TRE’s advanced 2.4Moz Kobada project benefits from being open-pittable – with 77% of the resource found at depths of just 150m below surface, and from most of it – ~1.5Moz – being free-digging oxide ore.
This combination enables mining to be carry out quickly and at bulk tonnage rates, which underpins increased production and lower cost.
Russo says this amount of near-surface, free-digging oxide gold resource is an absolute rarity in the sector.
“What makes us compelling is we already have a large resource base, the gold has already been found.
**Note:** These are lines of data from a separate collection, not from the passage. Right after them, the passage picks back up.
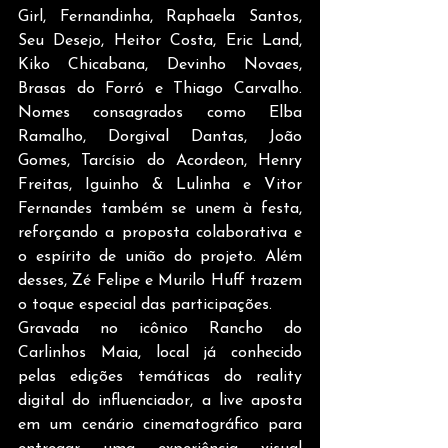
Girl, Fernandinha, Raphaela Santos, 
Seu Desejo, Heitor Costa, Eric Land, 
Kiko Chicabana, Devinho Novaes, 
Brasas do Forró e Thiago Carvalho. 
Nomes consagrados como Elba 
Ramalho, Dorgival Dantas, João 
Gomes, Tarcísio do Acordeon, Henry 
Freitas, Iguinho & Lulinha e Vitor 
Fernandes também se unem à festa, 
reforçando a proposta colaborativa e 
o espírito de união do projeto. Além 
desses, Zé Felipe e Murilo Huff trazem 
o toque especial das participações.
Gravada no icônico Rancho do 
Carlinhos Maia, local já conhecido 
pelas edições temáticas do reality 
digital do influenciador, a live aposta 
em um cenário cinematográfico para 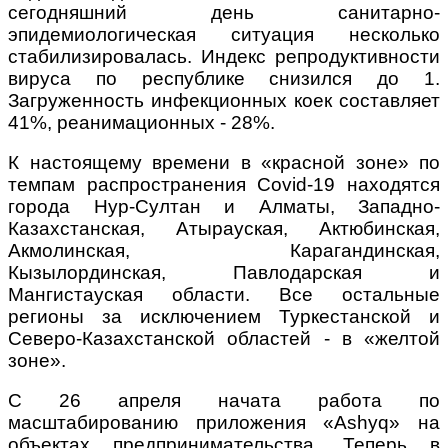
сегодняшний день санитарно-
эпидемиологическая ситуация несколько
стабилизировалась. Индекс репродуктивности
вируса по республике снизился до 1.
Загруженность инфекционных коек составляет
41%, реанимационных - 28%.
К настоящему времени в «красной зоне» по
темпам распространения Covid-19 находятся
города Нур-Султан и Алматы, Западно-
Казахстанская, Атырауская, Актюбинская,
Акмолинская, Карагандинская,
Кызылординская, Павлодарская и
Мангистауская области. Все остальные
регионы за исключением Туркестанской и
Северо-Казахстанской областей - в «желтой
зоне».
С 26 апреля начата работа по
масштабированию приложения «Ashyq» на
объектах предпринимательства. Теперь в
For us, it’s about positioning the project to become a mine now of which we are confident that will become evident for the market in the near-term,” he added.
“We are readying to begin a targeted drill plan to upgrade components of the inferred resource to the higher confidence indicated category.
“This will underpin the updated DFS (definitive feasibility study) where we are looking to demonstrate the potential to produce at scale, at a low cost and over an extended mine life.
“The technical simplicity of our deposit is another advantage that will shine through. We believe this will drive a surfacing of value in Kobada, particularly in an M&A market where the likes of Tietto are attracting bids of +$600m – advanced gold projects are few in West Africa.”
The company’s original 2021 DFS outlined a +100,000oz per annum operation at an all-in-sustaining cost of US$972/oz over the first 10 years.
While Mali has long being known for its gold prospectivity, it is increasingly gaining attention for its potential to host significant quantities of lithium.
Highlighting this potential, Australian play Leo Lithium (ASX:LLL) had defined the world’s fifth largest hard rock spodumene project at Goulamina, with a resource of 211Mt that remains open in many regions at depth and along strike.
It subsequently embarked on its development plans and for a short, shining moment, became the country’s first producer of direct shipping ore (DSO) lithium.
This came to a screeching halt after the Malian Ministry of Mines ordered a halt to all DSO activities though the company claimed that it is on track to start spodumene concentrate production in Q2 2024.
While development took off some of the shine from LLL, which saw its shares plummet from $1.245 on 11 July to 50.5c prior to its entering a trading half and being subsequently slapped with a suspension from the ASX, it has not deterred fellow Australian First Lithium (ASX:FL1) from progressing its exploration efforts.
FL1 has good reason to push hard on the Blakala prospect within its Gouna permit.
Blakala was first identified as having lithium bearing spodumene in the 1960s by Russian geologists though precious little was done to follow-up on the find.
However, its rise to prominence came in 2008 when CSA Global ranked two Tier 1 priority lithium targets in Mali that appeared to be geological mirrors of each other.
One of the two is now LLL’s giant Goulamina deposit and the other is Blakala.
Despite this, Blakala was left largely alone until FL1 came along and kicked off a 6,000m drill program to delineate the extent of known spodumene bearing pegmatites with substantive surface expression.
This has yielded some very intriguing results with all eight diamond holes drilled to date having intersected what the company describes as “significant spodumene mineralisation” from surface.
Assays are pending before the company can declare that it has really made a significant lithium discovery but the signs are certainly promising and just serve to reinforce the attractiveness of Mali as an exploration destination.